Valuation Multiples - Price to Book Ratio

We are going to run through a few valuation multiples in the next few posts that are used to compare different companies, and the different strengths and weaknesses of each multiple for analysing companies. The ratios we will look at are the P/E, P/B, P/Sales, PEG and EV/EBITDA ratios. Next up is the P/B or Price to Book ratio.

P/B Ratio

The Price to Book ratio compares the current share price to the equity capital backing per share. For instance, if a company has a market capitalisation of $200m and in their Financial Statements the balance sheet says there is $100m in Equity, this means the company is trading on a P/B ratio of 2.00x.

A high P/B ratio can be justified if a company is able to produce a return on equity (NPAT divided by book value of equity) well above its cost of equity capital. For instance, if you are able to invest $100 in a business that generates $15 worth of net profit every year, and an investor comes along who has a 10% cost of equity capital, then you may be able to sell the business to them for $150 despite having only invested $100. In this case the high return on equity (15/100 = 15%) compared to the cost of capital (10%) means that the business "trades" at 1.5x book value. A high growth company will also often trade well above book value as the anticipated future returns on equity provide a net present value above the amount invested in the company.

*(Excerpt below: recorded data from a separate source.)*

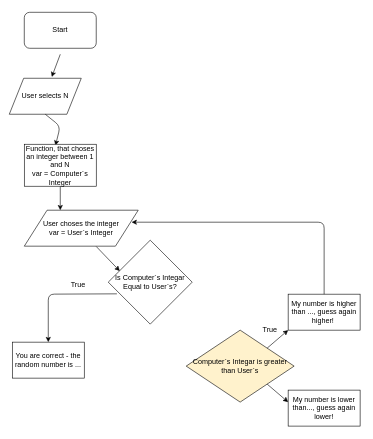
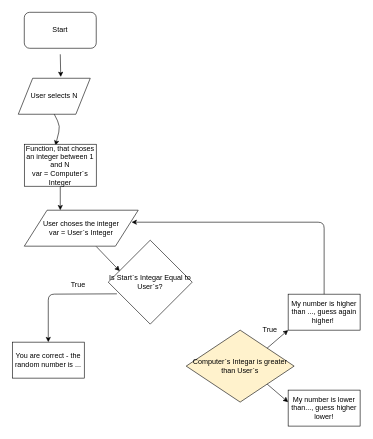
  <mxCell id="0" />
  <mxCell id="1" parent="0" />
- <mxCell id="2" value="User selects N" style="shape=parallelogram;perimeter=parallelogramPerimeter;whiteSpace=wrap;html=1;" vertex="1" parent="1"><mxGeometry x="15" y="130" width="120" height="60" as="geometry" /></mxCell>
+ <mxCell id="2" value="User selects N" style="shape=parallelogram;perimeter=parallelogramPerimeter;whiteSpace=wrap;html=1;" vertex="1" parent="1"><mxGeometry x="30" y="130" width="120" height="60" as="geometry" /></mxCell>
  <mxCell id="3" value="" style="endArrow=classic;html=1;entryX=0.59;entryY=-0.037;entryDx=0;entryDy=0;entryPerimeter=0;exitX=0.5;exitY=1;exitDx=0;exitDy=0;" edge="1" parent="1" target="2"><mxGeometry width="50" height="50" relative="1" as="geometry"><mxPoint x="100" y="90" as="sourcePoint" /><mxPoint x="120" y="80" as="targetPoint" /></mxGeometry></mxCell>
  <mxCell id="4" value="" style="endArrow=classic;html=1;exitX=0.5;exitY=1;exitDx=0;exitDy=0;entryX=0.433;entryY=0.027;entryDx=0;entryDy=0;entryPerimeter=0;" edge="1" parent="1" source="2"><mxGeometry width="50" height="50" relative="1" as="geometry"><mxPoint x="70" y="240" as="sourcePoint" /><mxPoint x="91.96" y="242.16" as="targetPoint" /><Array as="points"><mxPoint x="100" y="210" /></Array></mxGeometry></mxCell>
  <mxCell id="5" value="Function, that choses an integer between 1 and N&lt;br&gt;var = Computer`s Integer" style="rounded=0;whiteSpace=wrap;html=1;" vertex="1" parent="1"><mxGeometry x="40" y="240" width="120" height="70" as="geometry" /></mxCell>
  <mxCell id="6" value="Start" style="rounded=1;whiteSpace=wrap;html=1;" vertex="1" parent="1"><mxGeometry x="40" y="20" width="120" height="60" as="geometry" /></mxCell>
  <mxCell id="7" value="User choses the integer&lt;br&gt;var = User`s Integer" style="shape=parallelogram;perimeter=parallelogramPerimeter;whiteSpace=wrap;html=1;" vertex="1" parent="1"><mxGeometry x="40" y="350" width="190" height="60" as="geometry" /></mxCell>
  <mxCell id="8" value="" style="endArrow=classic;html=1;exitX=0.5;exitY=1;exitDx=0;exitDy=0;" edge="1" parent="1" source="5"><mxGeometry width="50" height="50" relative="1" as="geometry"><mxPoint x="50" y="400" as="sourcePoint" /><mxPoint x="100" y="350" as="targetPoint" /></mxGeometry></mxCell>
  <mxCell id="9" value="" style="endArrow=classic;html=1;exitX=0.103;exitY=0.639;exitDx=0;exitDy=0;exitPerimeter=0;" edge="1" parent="1" source="11"><mxGeometry width="50" height="50" relative="1" as="geometry"><mxPoint x="120" y="490" as="sourcePoint" /><mxPoint x="80" y="570" as="targetPoint" /><Array as="points"><mxPoint x="80" y="490" /></Array></mxGeometry></mxCell>
  <mxCell id="10" value="You are correct - the random number is ..." style="rounded=0;whiteSpace=wrap;html=1;" vertex="1" parent="1"><mxGeometry x="20" y="570" width="120" height="60" as="geometry" /></mxCell>
- <mxCell id="11" value="Is Computer`s Integar Equal to User`s?" style="rhombus;whiteSpace=wrap;html=1;" vertex="1" parent="1"><mxGeometry x="180" y="400" width="140" height="140" as="geometry" /></mxCell>
+ <mxCell id="11" value="Is Start`s Integar Equal to User`s?" style="rhombus;whiteSpace=wrap;html=1;" vertex="1" parent="1"><mxGeometry x="180" y="400" width="140" height="140" as="geometry" /></mxCell>
  <mxCell id="12" value="True" style="text;html=1;strokeColor=none;fillColor=none;align=center;verticalAlign=middle;whiteSpace=wrap;rounded=0;" vertex="1" parent="1"><mxGeometry x="110" y="464" width="40" height="20" as="geometry" /></mxCell>
  <mxCell id="13" value="Computer`s Integar is greater than User`s" style="rhombus;whiteSpace=wrap;html=1;fillColor=#fff2cc;" vertex="1" parent="1"><mxGeometry x="310" y="550" width="180" height="120" as="geometry" /></mxCell>
  <mxCell id="14" value="My number is higher than ..., guess again higher!&amp;nbsp;" style="rounded=0;whiteSpace=wrap;html=1;" vertex="1" parent="1"><mxGeometry x="480" y="490" width="120" height="60" as="geometry" /></mxCell>
  <mxCell id="15" value="" style="endArrow=classic;html=1;exitX=1;exitY=0;exitDx=0;exitDy=0;entryX=0;entryY=1;entryDx=0;entryDy=0;" edge="1" parent="1" source="13" target="14"><mxGeometry width="50" height="50" relative="1" as="geometry"><mxPoint x="440" y="600" as="sourcePoint" /><mxPoint x="490" y="550" as="targetPoint" /></mxGeometry></mxCell>
  <mxCell id="16" value="True" style="text;html=1;strokeColor=none;fillColor=none;align=center;verticalAlign=middle;whiteSpace=wrap;rounded=0;" vertex="1" parent="1"><mxGeometry x="430" y="540" width="40" height="20" as="geometry" /></mxCell>
  <mxCell id="17" value="" style="endArrow=classic;html=1;exitX=1;exitY=1;exitDx=0;exitDy=0;" edge="1" parent="1" source="13"><mxGeometry width="50" height="50" relative="1" as="geometry"><mxPoint x="430" y="720" as="sourcePoint" /><mxPoint x="480" y="670" as="targetPoint" /></mxGeometry></mxCell>
- <mxCell id="18" value="My number is lower than..., guess again lower!" style="rounded=0;whiteSpace=wrap;html=1;" vertex="1" parent="1"><mxGeometry x="480" y="650" width="120" height="60" as="geometry" /></mxCell>
+ <mxCell id="18" value="My number is lower than..., guess higher lower!" style="rounded=0;whiteSpace=wrap;html=1;" vertex="1" parent="1"><mxGeometry x="480" y="650" width="120" height="60" as="geometry" /></mxCell>
  <mxCell id="19" value="" style="endArrow=classic;html=1;exitX=0.5;exitY=0;exitDx=0;exitDy=0;" edge="1" parent="1" source="14"><mxGeometry width="50" height="50" relative="1" as="geometry"><mxPoint x="520" y="490" as="sourcePoint" /><mxPoint x="219" y="370" as="targetPoint" /><Array as="points"><mxPoint x="540" y="370" /></Array></mxGeometry></mxCell>
  <mxCell id="20" value="" style="endArrow=classic;html=1;exitX=0.632;exitY=1.01;exitDx=0;exitDy=0;entryX=0.137;entryY=0.367;entryDx=0;entryDy=0;entryPerimeter=0;exitPerimeter=0;" edge="1" parent="1" source="7" target="11"><mxGeometry width="50" height="50" relative="1" as="geometry"><mxPoint x="130" y="460" as="sourcePoint" /><mxPoint x="180" y="410" as="targetPoint" /></mxGeometry></mxCell>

A low P/B ratio is often justified for companies that do not generate enough profit to satisfy their cost of capital, or for companies that are expected to experience a decline in profitability. For example if you purchase a house for $100k that used to yield $10k in rent per annum, then the rental yield fell to $7k per annum, all else equal you should expect the value of the house to fall to $70k despite having invested $100k initially, in which case the house may "trade" at 0.7x book value.

Strengths of the P/B ratio include:

  • More stable than the P/E ratio, especially for cyclical companies with volatile earnings;
  • Easy to assess relative value and there is an intuitive multiple of 1.0x above or below which means you are paying more or less (respectively) for the business than the previous owner has invested;
  • Easy to compute and does not rely on forecasts to measure;

Weaknesses of the P/B ratio include:

  • It is purely a historical ratio so it tells nothing about the future prospects of the company;
  • Is not particularly useful for companies that are highly leveraged or with negative equity;
  • Assumes the historical asset values shown on the balance sheet are a good representation of current value. As such it is susceptible to over-representing the safety of companies that could potentially write-down the value of assets or need to sell assets at a loss.